Nous n’avons besoin d’aucun protectorat occidental.»(3)
Qu’en est-il de l’attitude du Hamas envers les minorités
chrétiennes de Palestine? Michel Sabbah, patriarche mettait en
garde contre l’idée trop souvent relayée en Occident d’une
hostilité grandissante des sociétés majoritairement musulmanes
envers les populations chrétiennes. Lucide, il reconnaissait que
certains «incidents individuels entre musulmans et chrétiens
peuvent parfois prendre une dimension communautaire» mais tout
en ajoutant qu’en «Palestine, cela n’est jamais allé plus loin.
Aucun massacre, aucun attentat contre les églises, aucune
persécution ouvertement antichrétienne» avant de conclure que
«même à Ghaza, les chrétiens sont protégés par le Hamas, souvent
présenté comme une organisation terroriste». Autre illustration
de cette harmonie, qui se rappelle aujourd’hui qu’une femme
chrétienne avait été nommée maire de Ramallah en 2005 et qu’un
député chrétien avait été élu sous la bannière du Hamas lors des
élections législatives palestiniennes de janvier 2006?(4)

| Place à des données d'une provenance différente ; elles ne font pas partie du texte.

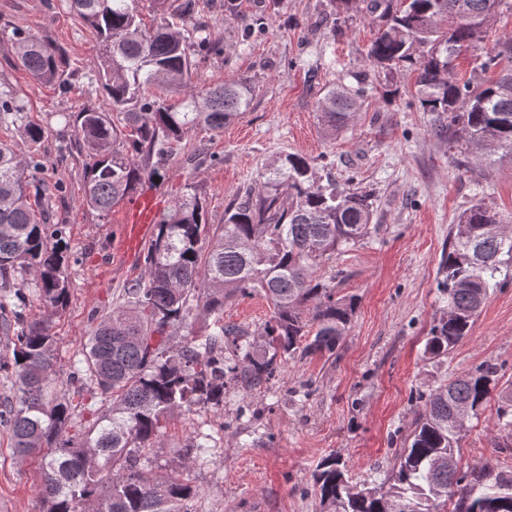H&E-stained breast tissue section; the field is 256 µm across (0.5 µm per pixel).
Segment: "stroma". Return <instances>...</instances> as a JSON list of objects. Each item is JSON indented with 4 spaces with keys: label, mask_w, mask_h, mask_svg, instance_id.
I'll use <instances>...</instances> for the list:
<instances>
[{
    "label": "stroma",
    "mask_w": 512,
    "mask_h": 512,
    "mask_svg": "<svg viewBox=\"0 0 512 512\" xmlns=\"http://www.w3.org/2000/svg\"><path fill=\"white\" fill-rule=\"evenodd\" d=\"M195 2L192 24L222 52L193 56L192 88L243 77L253 99L223 130L192 127L173 144L152 180L163 209L192 184L205 197L208 223H223L230 200L257 186L273 158L298 154L318 160L337 186L372 190L373 228L319 269L322 277L337 275L338 295L356 300L336 354L288 358L261 385L229 386L222 408L174 410L159 444L143 450V470L195 485L193 512H322L312 478L322 459L340 458L353 481H383L431 390L486 363L501 384L512 383V267L490 289L469 337L445 356L425 351L444 305L439 269L459 215L481 201L512 220V156L499 151L462 163L446 117L421 108L414 72L370 60L381 22L365 9L340 0H237L229 13L224 0ZM17 30L66 49L68 88L37 81L21 66L12 41ZM100 64L93 31L62 0H0V86L44 130L34 142L22 126L1 120L0 142L41 158L42 204L67 227L66 308L50 313L31 289L25 309L27 319L52 320L61 393L82 357L92 314L111 311L144 274L143 254L118 249L125 205L102 216L84 202L87 156L74 117L109 106L97 80ZM338 84L362 108L332 136L318 120V101ZM499 405L491 392L468 418L461 469L488 462L512 473V432L500 424ZM199 434L206 448L186 453ZM39 481L37 460L16 459L0 426V512H39Z\"/></svg>",
    "instance_id": "stroma-1"
}]
</instances>
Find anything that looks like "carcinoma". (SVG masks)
Here are the masks:
<instances>
[{
    "instance_id": "cac0c4a2",
    "label": "carcinoma",
    "mask_w": 512,
    "mask_h": 512,
    "mask_svg": "<svg viewBox=\"0 0 512 512\" xmlns=\"http://www.w3.org/2000/svg\"><path fill=\"white\" fill-rule=\"evenodd\" d=\"M92 28L102 46L98 81L111 109L85 108L76 122L90 162L84 201L108 213L136 190L144 176L159 174L168 143L204 125L221 130L246 112L253 87L246 80L202 94L186 93L177 106L145 96L163 81L187 89L190 57L221 52L195 28L194 0H176L151 30L138 21L136 0H65ZM512 0H367L383 21L368 55L380 66L405 64L416 74L425 112L448 115L465 153L482 158L512 153V36L481 56L492 81H461L454 61L476 48L503 6ZM18 60L32 77L65 88L64 48L16 31ZM343 85L329 88L319 120L332 134L357 112ZM123 114L115 124L112 112ZM25 106L0 89V114L23 123L35 141L42 128L25 123ZM41 160L23 161L0 143V332L13 336L7 366L16 398L0 404V425L14 453L40 459L42 512H192L196 486L179 479L151 480L141 472V451L154 446L168 414L178 408L224 405V387L269 379L282 358L330 355L342 345L353 299L317 275L321 262L353 247L370 233L372 192L322 186L314 160L296 154L273 159L256 190L236 196L224 223L204 219L205 199L192 186L163 213L145 256L146 274L123 291V302L102 316L85 344L84 359L69 376L73 392L58 394L56 337L50 323L27 320L24 289L35 288L57 310L68 297L66 226L52 224L38 199L45 188L30 171ZM503 218L483 203L466 209L450 234L442 264L446 308L433 325L425 351L446 355L471 335L490 281L512 261V235L496 231ZM262 296L269 308L261 338L224 321L232 298ZM201 316L212 327L189 331ZM316 325L312 340L309 324ZM496 367L484 364L431 392L409 441L398 455L388 488L352 483L339 458L323 459L312 478L324 512H512V474L489 463L466 472L448 468L457 456L461 412L474 413L497 387ZM498 419L512 429V388L499 394ZM107 413L72 429L73 415L97 401Z\"/></svg>"
}]
</instances>
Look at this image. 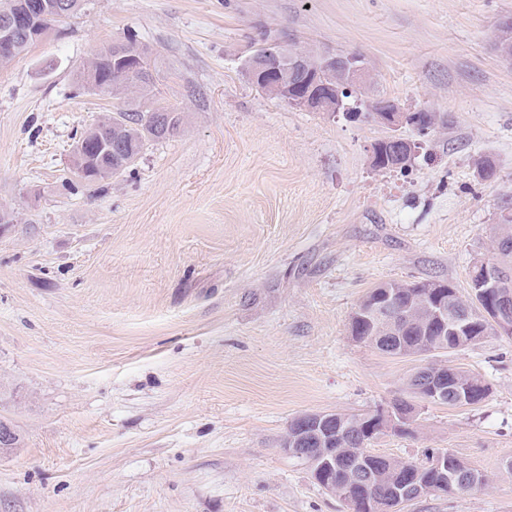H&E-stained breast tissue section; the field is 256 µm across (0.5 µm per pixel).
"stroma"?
<instances>
[{"label": "stroma", "instance_id": "stroma-1", "mask_svg": "<svg viewBox=\"0 0 512 512\" xmlns=\"http://www.w3.org/2000/svg\"><path fill=\"white\" fill-rule=\"evenodd\" d=\"M512 0H91L0 67V512H350L282 448L292 420L410 399L416 357L348 328L366 293L447 280L468 295L512 195V61L494 49ZM149 51L176 136L95 183L73 144L116 104L82 88L96 51ZM357 53L375 95L440 113L408 172L377 171L386 126L260 95V37ZM496 165L482 180L480 159ZM437 363L490 387L423 404L371 453L450 450L486 486L400 512H512V338Z\"/></svg>", "mask_w": 512, "mask_h": 512}]
</instances>
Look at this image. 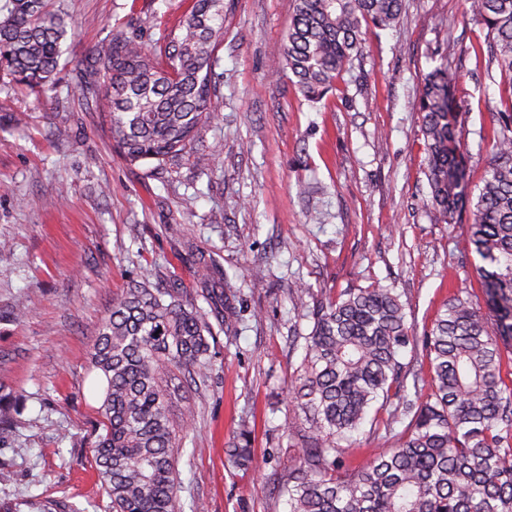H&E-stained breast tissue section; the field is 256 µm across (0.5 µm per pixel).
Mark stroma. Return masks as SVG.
<instances>
[{
	"instance_id": "35a3bbf8",
	"label": "stroma",
	"mask_w": 512,
	"mask_h": 512,
	"mask_svg": "<svg viewBox=\"0 0 512 512\" xmlns=\"http://www.w3.org/2000/svg\"><path fill=\"white\" fill-rule=\"evenodd\" d=\"M226 3L221 106L161 164L113 149L105 103L86 104L80 73L113 37L153 47L185 0H64L73 28L55 83L34 94L0 77V392L18 410L0 444L10 475L1 502L112 512L93 460L103 425L88 350L133 279L197 293L189 245L224 270L239 319L235 333L217 332L208 386L189 398L198 417L178 460L182 512L289 510L274 479L294 455L285 397L302 350L292 338L311 329L293 304L295 282L326 295L394 289L419 335L454 294L483 299L472 207L436 221L417 110L432 56L445 55L467 184H480L492 162L486 137L512 86L476 59L486 30L465 0H403L395 25L366 30L352 67L315 105L271 70L293 0ZM57 128L65 137H52ZM203 151L214 154L205 168L195 161ZM312 210L322 223L308 222ZM243 428L253 448L245 468L227 454Z\"/></svg>"
}]
</instances>
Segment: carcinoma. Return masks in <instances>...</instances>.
<instances>
[{
  "label": "carcinoma",
  "mask_w": 512,
  "mask_h": 512,
  "mask_svg": "<svg viewBox=\"0 0 512 512\" xmlns=\"http://www.w3.org/2000/svg\"><path fill=\"white\" fill-rule=\"evenodd\" d=\"M282 59L273 69L311 103L321 101L352 66L362 28L385 30L402 0H293ZM487 30V61L512 80V0H467ZM69 16L56 0H0V74L31 89L54 83L65 53ZM224 42V0H191L179 23L148 51L117 36L86 60V101L105 90L109 131L132 163L162 162L191 145L219 104L218 48ZM448 65L426 76L418 110L427 151V180L437 221L453 218L463 195L461 143ZM493 161L477 187L470 244L480 261L487 312L454 296L423 336L406 320L390 288L346 289L314 297L297 282L295 304L312 322L301 362L289 379L287 408L296 424L297 454L277 485L289 512H512V102L497 113ZM193 274L208 307L190 293L163 287L146 274L112 303L89 359L98 371V412L104 434L93 458L114 512H180L177 460L196 423L193 405L174 401L205 385L214 327L236 328L231 289L205 251L193 254ZM411 349L429 368L400 361ZM14 407L0 395V442ZM380 437L402 424L396 448H373L363 466L345 462L344 445L364 422ZM230 457L252 462L251 437L239 432ZM0 512H53L52 503H0Z\"/></svg>",
  "instance_id": "obj_1"
}]
</instances>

Pour l’histoire, les ingérences occidentales ont de tout temps
existé. On situe les premières luttes conte l’Islam au
déclenchement des croisades par le pape Urbain II. Pendant près
de deux siècles et demi et d’une façon continue, huit croisades
eurent lieu.La relève européenne fut reprise par la Reconquista
qui bouta hors d’Espagne, sur près d’un siècle, plus d’un
million d’Andalous (musulmans et juifs) qui furent accueillis au
Maghreb. Après les luttes de l’Empire ottoman, le tournant fut
donné par la prise de Constantinople. A partir de cette date, le
Monde musulman entame un déclin depuis plus de trois siècles et
tout le XIXe siècle vit le dépeçage de l’Empire ottoman:
«L’homme malade de l’Europe» selon Bismarck. Toutes les
provinces périphériques lui furent arrachées (Bulgarie,
Grèce..). En Syrie, un moutassaref chrétien fut imposé au sultan
ottoman par les Français et les Anglais pour gérer les affaires
des chrétiens après les émeutes de Damas en 1856. Sarkozy en a
fait allusion le 8 janvier en présentant ses voeux aux Coptes,
et a parlé du rôle exemplaire de l’Emir Abdelkader qui a sauvé
d’une mort certaine les chrétiens de Damas au nombre de 10.000.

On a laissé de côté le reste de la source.